MATERIALS PROVIDED START

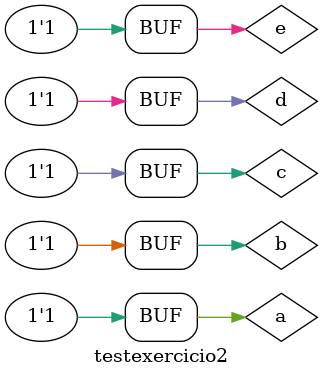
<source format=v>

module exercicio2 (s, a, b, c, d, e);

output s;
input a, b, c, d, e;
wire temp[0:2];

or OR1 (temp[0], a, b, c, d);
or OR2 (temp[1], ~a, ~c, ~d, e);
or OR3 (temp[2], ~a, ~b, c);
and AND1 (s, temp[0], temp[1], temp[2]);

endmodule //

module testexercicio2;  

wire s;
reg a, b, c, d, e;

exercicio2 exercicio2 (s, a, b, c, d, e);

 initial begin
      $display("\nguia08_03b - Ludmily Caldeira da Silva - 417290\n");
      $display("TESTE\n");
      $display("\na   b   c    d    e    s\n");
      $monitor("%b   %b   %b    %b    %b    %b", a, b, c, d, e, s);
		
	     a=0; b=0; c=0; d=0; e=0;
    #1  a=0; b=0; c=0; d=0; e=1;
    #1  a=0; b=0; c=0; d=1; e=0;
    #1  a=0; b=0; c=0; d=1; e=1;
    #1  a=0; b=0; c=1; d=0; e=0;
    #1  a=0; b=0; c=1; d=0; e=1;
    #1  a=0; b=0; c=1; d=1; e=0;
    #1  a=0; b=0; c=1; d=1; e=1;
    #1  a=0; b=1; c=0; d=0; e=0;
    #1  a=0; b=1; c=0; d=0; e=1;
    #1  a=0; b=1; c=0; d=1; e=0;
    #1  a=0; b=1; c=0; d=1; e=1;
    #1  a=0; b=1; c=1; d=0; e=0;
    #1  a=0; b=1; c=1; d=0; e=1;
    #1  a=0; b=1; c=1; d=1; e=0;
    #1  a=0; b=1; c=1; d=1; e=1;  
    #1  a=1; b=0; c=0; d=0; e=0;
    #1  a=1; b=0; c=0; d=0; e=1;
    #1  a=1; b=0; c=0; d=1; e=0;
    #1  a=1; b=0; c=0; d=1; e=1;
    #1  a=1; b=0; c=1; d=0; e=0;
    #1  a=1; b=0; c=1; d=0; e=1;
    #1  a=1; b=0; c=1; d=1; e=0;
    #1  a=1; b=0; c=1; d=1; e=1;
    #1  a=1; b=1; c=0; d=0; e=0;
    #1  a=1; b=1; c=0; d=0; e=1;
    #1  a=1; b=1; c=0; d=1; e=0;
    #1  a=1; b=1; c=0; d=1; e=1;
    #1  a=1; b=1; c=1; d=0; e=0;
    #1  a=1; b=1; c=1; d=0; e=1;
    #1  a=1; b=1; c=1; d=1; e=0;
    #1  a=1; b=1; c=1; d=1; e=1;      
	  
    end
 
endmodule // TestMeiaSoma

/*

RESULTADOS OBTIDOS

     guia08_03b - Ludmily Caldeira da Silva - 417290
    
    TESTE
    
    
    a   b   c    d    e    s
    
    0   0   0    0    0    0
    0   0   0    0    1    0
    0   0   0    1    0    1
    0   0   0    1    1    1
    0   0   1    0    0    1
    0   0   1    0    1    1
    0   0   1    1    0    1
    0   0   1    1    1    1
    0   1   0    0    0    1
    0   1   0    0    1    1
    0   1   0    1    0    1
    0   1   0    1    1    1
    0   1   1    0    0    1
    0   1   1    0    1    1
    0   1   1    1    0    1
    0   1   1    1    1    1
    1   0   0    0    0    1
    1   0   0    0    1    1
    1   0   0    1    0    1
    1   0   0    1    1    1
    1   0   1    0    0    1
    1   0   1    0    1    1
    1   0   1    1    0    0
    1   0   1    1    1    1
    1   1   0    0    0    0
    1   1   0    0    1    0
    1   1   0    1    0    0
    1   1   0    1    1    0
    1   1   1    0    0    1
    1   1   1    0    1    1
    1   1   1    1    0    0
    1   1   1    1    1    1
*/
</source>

MATERIALS PROVIDED END

• **AIM OF THE TASK**: Please return only the lines above, starting at the line that has "or OR2 (temp[1], ~a, ~c, ~d, e);" and ending at the line that has "a=0; b=1; c=0; d=0; e=0;", keeping both and leaving each one unchanged.

• **SOLVED EXERCISE**:
or OR2 (temp[1], ~a, ~c, ~d, e);
or OR3 (temp[2], ~a, ~b, c);
and AND1 (s, temp[0], temp[1], temp[2]);

endmodule //

module testexercicio2;  

wire s;
reg a, b, c, d, e;

exercicio2 exercicio2 (s, a, b, c, d, e);

 initial begin
      $display("\nguia08_03b - Ludmily Caldeira da Silva - 417290\n");
      $display("TESTE\n");
      $display("\na   b   c    d    e    s\n");
      $monitor("%b   %b   %b    %b    %b    %b", a, b, c, d, e, s);
		
	     a=0; b=0; c=0; d=0; e=0;
    #1  a=0; b=0; c=0; d=0; e=1;
    #1  a=0; b=0; c=0; d=1; e=0;
    #1  a=0; b=0; c=0; d=1; e=1;
    #1  a=0; b=0; c=1; d=0; e=0;
    #1  a=0; b=0; c=1; d=0; e=1;
    #1  a=0; b=0; c=1; d=1; e=0;
    #1  a=0; b=0; c=1; d=1; e=1;
    #1  a=0; b=1; c=0; d=0; e=0;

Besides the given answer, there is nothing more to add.